What the task asks: Every line in the listing is to be echoed verbatim.
******
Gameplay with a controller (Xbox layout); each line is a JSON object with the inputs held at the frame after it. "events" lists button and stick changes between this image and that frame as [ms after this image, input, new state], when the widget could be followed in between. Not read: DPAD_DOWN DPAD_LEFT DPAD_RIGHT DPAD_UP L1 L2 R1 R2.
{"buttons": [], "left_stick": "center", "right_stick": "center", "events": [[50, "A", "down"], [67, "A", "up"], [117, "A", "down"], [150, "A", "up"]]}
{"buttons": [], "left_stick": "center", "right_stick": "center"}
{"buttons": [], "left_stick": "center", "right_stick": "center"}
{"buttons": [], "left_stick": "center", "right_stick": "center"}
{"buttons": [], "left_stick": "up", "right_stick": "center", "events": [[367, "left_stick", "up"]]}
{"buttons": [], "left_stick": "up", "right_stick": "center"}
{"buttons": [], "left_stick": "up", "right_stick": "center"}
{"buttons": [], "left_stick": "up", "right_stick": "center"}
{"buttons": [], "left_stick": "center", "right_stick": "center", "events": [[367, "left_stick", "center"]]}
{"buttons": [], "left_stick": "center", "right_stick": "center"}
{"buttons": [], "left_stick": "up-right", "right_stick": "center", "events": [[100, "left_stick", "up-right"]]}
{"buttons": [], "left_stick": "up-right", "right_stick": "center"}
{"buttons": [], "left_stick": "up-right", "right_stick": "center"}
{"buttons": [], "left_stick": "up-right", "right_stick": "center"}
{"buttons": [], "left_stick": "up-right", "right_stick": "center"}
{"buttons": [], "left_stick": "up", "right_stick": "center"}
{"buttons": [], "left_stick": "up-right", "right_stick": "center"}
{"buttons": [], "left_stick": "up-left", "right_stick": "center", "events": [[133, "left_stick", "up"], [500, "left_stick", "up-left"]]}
******
Solution to the exercise:
Gameplay with a controller (Xbox layout); each line is a JSON object with the inputs held at the frame after it. "events" lists button and stick changes between this image and that frame as [ms after this image, input, new state], when the widget could be followed in between. Not read: DPAD_DOWN DPAD_LEFT DPAD_RIGHT DPAD_UP L1 L2 R1 R2.
{"buttons": [], "left_stick": "center", "right_stick": "center", "events": [[50, "A", "down"], [67, "A", "up"], [117, "A", "down"], [150, "A", "up"]]}
{"buttons": [], "left_stick": "center", "right_stick": "center"}
{"buttons": [], "left_stick": "center", "right_stick": "center"}
{"buttons": [], "left_stick": "center", "right_stick": "center"}
{"buttons": [], "left_stick": "up", "right_stick": "center", "events": [[367, "left_stick", "up"]]}
{"buttons": [], "left_stick": "up", "right_stick": "center"}
{"buttons": [], "left_stick": "up", "right_stick": "center"}
{"buttons": [], "left_stick": "up", "right_stick": "center"}
{"buttons": [], "left_stick": "center", "right_stick": "center", "events": [[367, "left_stick", "center"]]}
{"buttons": [], "left_stick": "center", "right_stick": "center"}
{"buttons": [], "left_stick": "up-right", "right_stick": "center", "events": [[100, "left_stick", "up-right"]]}
{"buttons": [], "left_stick": "up-right", "right_stick": "center"}
{"buttons": [], "left_stick": "up-right", "right_stick": "center"}
{"buttons": [], "left_stick": "up-right", "right_stick": "center"}
{"buttons": [], "left_stick": "up-right", "right_stick": "center"}
{"buttons": [], "left_stick": "up", "right_stick": "center"}
{"buttons": [], "left_stick": "up-right", "right_stick": "center"}
{"buttons": [], "left_stick": "up-left", "right_stick": "center", "events": [[133, "left_stick", "up"], [500, "left_stick", "up-left"]]}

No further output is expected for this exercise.